» **TRECHO DO TEXTO**
+++++

Não é apenas a Venezuela que sofre com a aplicação de medidas coercitivas pela Casa Branca. Por isso, representantes dos governos venezuelano, iraniano, sírio, cubano, chinês, russo, norte-coreano e nicaraguense enviaram um pedido ao Secretário Geral da Organização das Nações Unidas (ONU), Antônio Guterres, pedindo ajuda do organismo internacional para pressionar pelo fim das sanções.

 

Nessa semana o secretário geral da ONU já havia se manifestado a favor do levantamento das medidas punitivas durante a pandemia de covid-19, enviando uma carta ao G20 – grupo das 20 maiores potências do mundo – afirmando que é tempo de “solidariedade e não de exclusão”.

A alta comissionada de direitos humanos das Nações Unidas, Michelle Bachelet, endossou o pedido. “As sanções econômicas deveriam ser atenuadas ou suspendidas, tanto por razões de saúde pública, como para reforçar os direitos e defender a vida de milhões de pessoas. As medidas que obstaculizam a importação de insumos médicos essenciais causariam prejuízos duradouros nas comunidades mais vulneráveis”, afirmou a ex-presidenta chilena na última terça-feira (24).

+++++

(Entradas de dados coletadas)
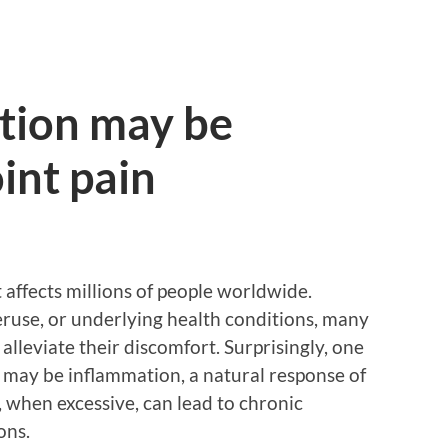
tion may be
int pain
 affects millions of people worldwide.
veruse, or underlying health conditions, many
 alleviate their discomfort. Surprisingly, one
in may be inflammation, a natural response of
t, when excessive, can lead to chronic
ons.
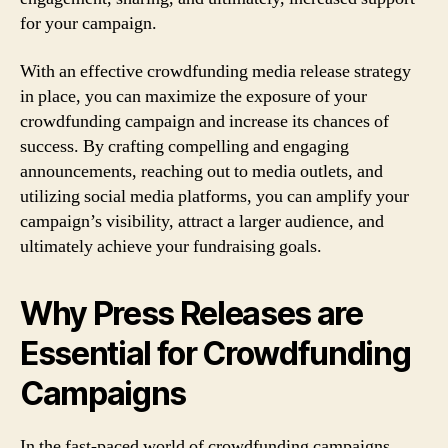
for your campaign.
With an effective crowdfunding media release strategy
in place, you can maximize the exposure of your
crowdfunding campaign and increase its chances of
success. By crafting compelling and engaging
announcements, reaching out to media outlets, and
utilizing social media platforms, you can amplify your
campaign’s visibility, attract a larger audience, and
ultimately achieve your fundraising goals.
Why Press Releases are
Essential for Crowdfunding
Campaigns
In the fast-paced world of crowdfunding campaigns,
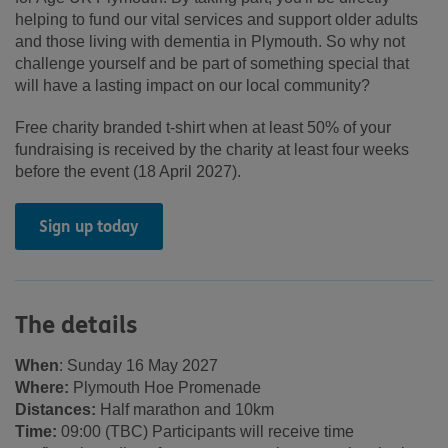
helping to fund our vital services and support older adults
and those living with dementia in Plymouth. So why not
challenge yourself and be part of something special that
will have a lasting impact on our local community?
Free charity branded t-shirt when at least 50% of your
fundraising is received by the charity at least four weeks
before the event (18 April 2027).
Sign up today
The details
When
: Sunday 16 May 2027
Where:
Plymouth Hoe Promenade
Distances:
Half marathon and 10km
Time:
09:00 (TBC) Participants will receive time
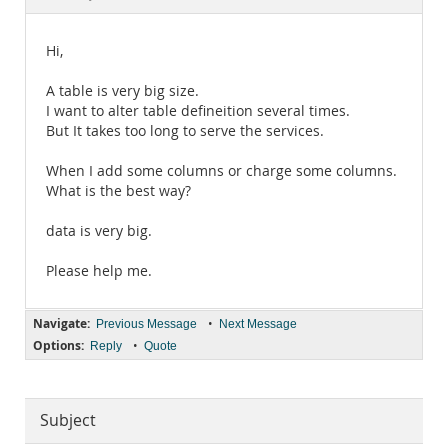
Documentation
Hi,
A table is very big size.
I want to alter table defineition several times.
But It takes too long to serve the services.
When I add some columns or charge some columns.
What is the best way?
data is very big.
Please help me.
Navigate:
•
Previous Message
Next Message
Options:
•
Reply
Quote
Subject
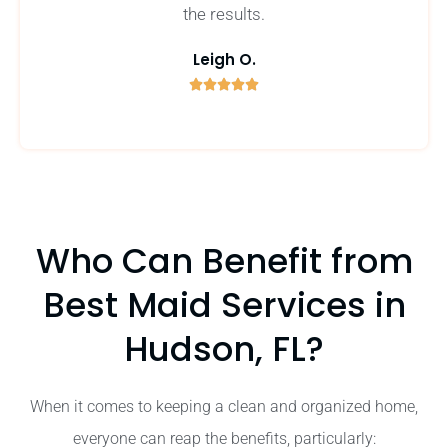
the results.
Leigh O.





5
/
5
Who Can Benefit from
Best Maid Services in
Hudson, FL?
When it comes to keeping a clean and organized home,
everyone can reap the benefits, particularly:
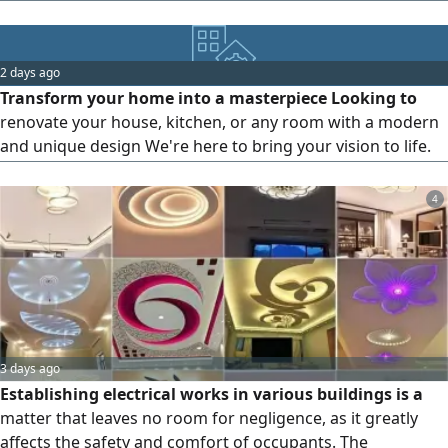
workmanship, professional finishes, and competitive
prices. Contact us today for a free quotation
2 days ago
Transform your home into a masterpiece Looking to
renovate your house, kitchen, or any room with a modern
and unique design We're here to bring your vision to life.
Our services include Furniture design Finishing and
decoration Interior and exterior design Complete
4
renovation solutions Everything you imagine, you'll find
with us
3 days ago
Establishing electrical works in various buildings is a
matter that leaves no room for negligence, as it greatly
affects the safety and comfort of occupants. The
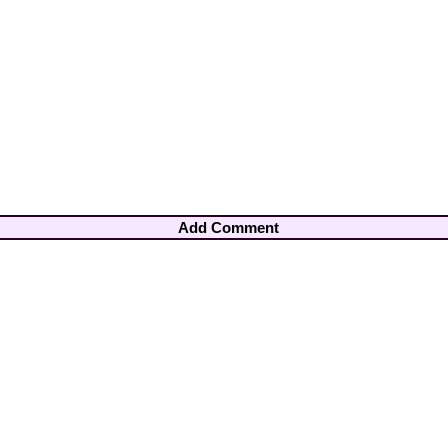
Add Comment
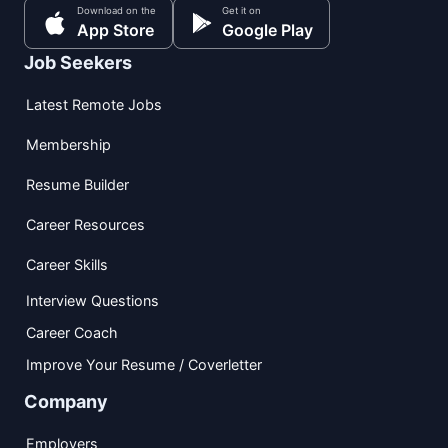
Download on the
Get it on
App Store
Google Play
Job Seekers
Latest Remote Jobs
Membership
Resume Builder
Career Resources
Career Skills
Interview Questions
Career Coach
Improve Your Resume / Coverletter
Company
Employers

+++++

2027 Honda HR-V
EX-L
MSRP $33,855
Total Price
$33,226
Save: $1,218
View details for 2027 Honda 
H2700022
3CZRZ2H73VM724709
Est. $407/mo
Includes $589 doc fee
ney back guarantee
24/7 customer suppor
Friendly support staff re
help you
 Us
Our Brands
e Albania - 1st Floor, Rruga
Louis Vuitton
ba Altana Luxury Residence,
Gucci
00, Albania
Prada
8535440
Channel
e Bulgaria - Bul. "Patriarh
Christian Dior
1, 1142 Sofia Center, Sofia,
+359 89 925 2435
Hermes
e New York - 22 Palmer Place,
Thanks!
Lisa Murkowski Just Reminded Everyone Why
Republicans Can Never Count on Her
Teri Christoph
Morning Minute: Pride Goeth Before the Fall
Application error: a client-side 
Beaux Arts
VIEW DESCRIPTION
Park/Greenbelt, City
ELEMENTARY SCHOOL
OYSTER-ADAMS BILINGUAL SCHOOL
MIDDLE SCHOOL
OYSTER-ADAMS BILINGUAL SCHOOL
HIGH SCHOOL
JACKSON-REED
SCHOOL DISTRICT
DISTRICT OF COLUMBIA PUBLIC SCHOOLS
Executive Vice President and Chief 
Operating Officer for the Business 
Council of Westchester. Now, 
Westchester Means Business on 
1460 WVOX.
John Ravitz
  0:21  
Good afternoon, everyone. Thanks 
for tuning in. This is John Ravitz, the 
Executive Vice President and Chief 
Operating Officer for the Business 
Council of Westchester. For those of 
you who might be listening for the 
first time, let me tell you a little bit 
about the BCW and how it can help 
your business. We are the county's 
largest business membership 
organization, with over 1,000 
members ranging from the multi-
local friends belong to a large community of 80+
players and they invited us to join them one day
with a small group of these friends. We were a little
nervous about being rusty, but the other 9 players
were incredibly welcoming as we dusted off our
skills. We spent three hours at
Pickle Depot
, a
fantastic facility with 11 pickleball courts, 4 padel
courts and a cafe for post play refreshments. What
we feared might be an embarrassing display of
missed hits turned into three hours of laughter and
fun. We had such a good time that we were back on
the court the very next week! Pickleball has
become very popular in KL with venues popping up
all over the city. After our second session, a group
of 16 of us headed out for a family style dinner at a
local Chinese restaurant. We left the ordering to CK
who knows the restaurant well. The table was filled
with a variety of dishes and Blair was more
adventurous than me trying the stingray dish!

+++++

» **OBJETIVO DO EXERCÍCIO**
Copie integralmente o texto sobre o pedido à ONU pelo fim das sanções. As linhas não desempenham nenhum papel aqui.

» **RESPOSTA AO PROBLEMA**
Não é apenas a Venezuela que sofre com a aplicação de medidas coercitivas pela Casa Branca. Por isso, representantes dos governos venezuelano, iraniano, sírio, cubano, chinês, russo, norte-coreano e nicaraguense enviaram um pedido ao Secretário Geral da Organização das Nações Unidas (ONU), Antônio Guterres, pedindo ajuda do organismo internacional para pressionar pelo fim das sanções.

 

Nessa semana o secretário geral da ONU já havia se manifestado a favor do levantamento das medidas punitivas durante a pandemia de covid-19, enviando uma carta ao G20 – grupo das 20 maiores potências do mundo – afirmando que é tempo de “solidariedade e não de exclusão”.

A alta comissionada de direitos humanos das Nações Unidas, Michelle Bachelet, endossou o pedido. “As sanções econômicas deveriam ser atenuadas ou suspendidas, tanto por razões de saúde pública, como para reforçar os direitos e defender a vida de milhões de pessoas. As medidas que obstaculizam a importação de insumos médicos essenciais causariam prejuízos duradouros nas comunidades mais vulneráveis”, afirmou a ex-presidenta chilena na última terça-feira (24).